# Art/Object Issues > Art/Object Handling and Installation >  Hardware for 2-D in seismic zones

## T. Ashley McGrew

Here in seismic Southern California - both in storage and on display - objects must be secured in such a way that the hardware is held "captive".

One of the most common solutions is the use of "pear clips" which are just a variation of a carabineer. They come in different sizes which is handy. For larger pieces it can be easier to attach to a screen if more than one is used. They can be clipped together as needed.

on screen.jpg
Secured on the screen...

pear clip on wall.jpg
...and the wall.

----------


## Alejandro

Great idea!. I´m always curious about between the piece and the wall.
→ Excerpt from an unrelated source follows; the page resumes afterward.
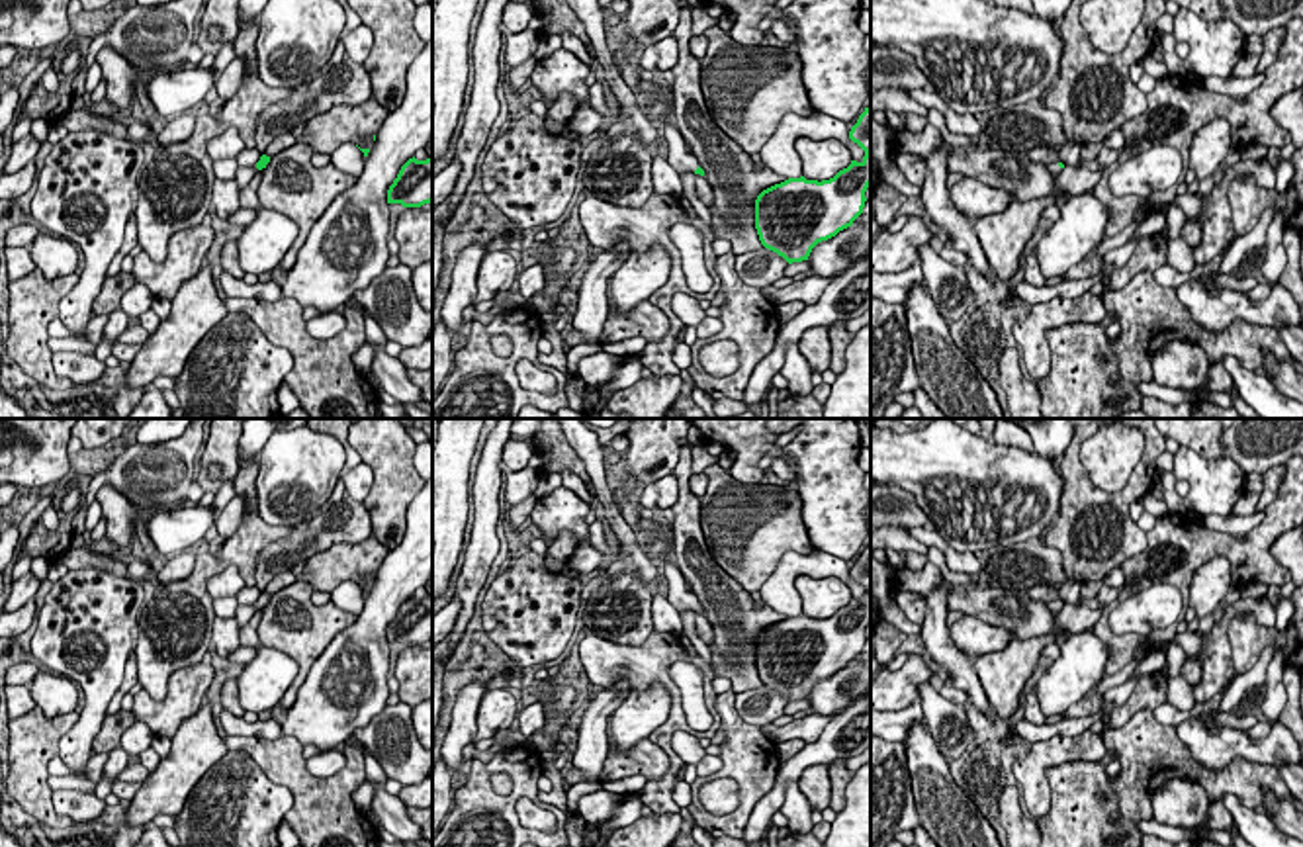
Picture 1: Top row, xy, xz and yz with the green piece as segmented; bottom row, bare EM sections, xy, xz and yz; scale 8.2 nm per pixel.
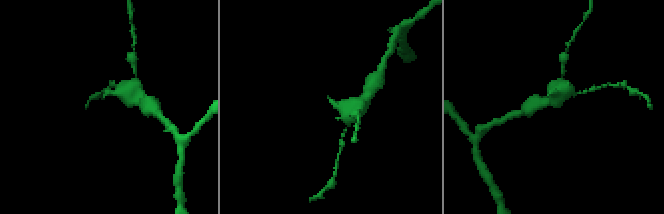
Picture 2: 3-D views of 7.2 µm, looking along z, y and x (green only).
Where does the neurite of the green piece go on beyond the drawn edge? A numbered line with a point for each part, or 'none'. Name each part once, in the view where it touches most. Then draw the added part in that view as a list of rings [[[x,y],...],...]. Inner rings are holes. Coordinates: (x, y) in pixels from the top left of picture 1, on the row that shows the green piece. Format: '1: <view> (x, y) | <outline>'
1: xz (679, 157) | [[[675,123],[661,125],[661,135],[669,147],[667,160],[677,174],[695,172],[700,166],[696,156],[689,153],[687,143]]]

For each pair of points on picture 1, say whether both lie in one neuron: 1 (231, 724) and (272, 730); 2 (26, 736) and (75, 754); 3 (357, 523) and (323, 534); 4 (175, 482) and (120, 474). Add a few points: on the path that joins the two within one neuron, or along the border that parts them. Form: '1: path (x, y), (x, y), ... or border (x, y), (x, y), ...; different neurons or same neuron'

What kind of piece is that attached to the frame? is that adjustable in height?

----------


## T. Ashley McGrew

Yeah, that is the Getty's version which is the most functional one I have come across. They make them in three sizes and they consist of a solid block of aluminium that they machine in-house. Somewhere I have better images and will put them up (unless Kevin Marshall or Mike Mitchell beat me to it!)

Here are a couple of other versions as well.

adj install hrdwre sized.jpg 

adj eye bolt_sized.jpg

Some folks may tend to say "Well if you know how to use a level then you don't need things like that". I would respond by saying. "Exactly what do you intend to "level" anyway?
Many old world frames tend to be very irregular in their construction. "Level" is a highly subjective, aesthetic condition the reality of which can be greatly assisted by the tweekability of adjustable hardware!
I would be curious to see other versions of this kind of hardware and where folks could purchase them.

----------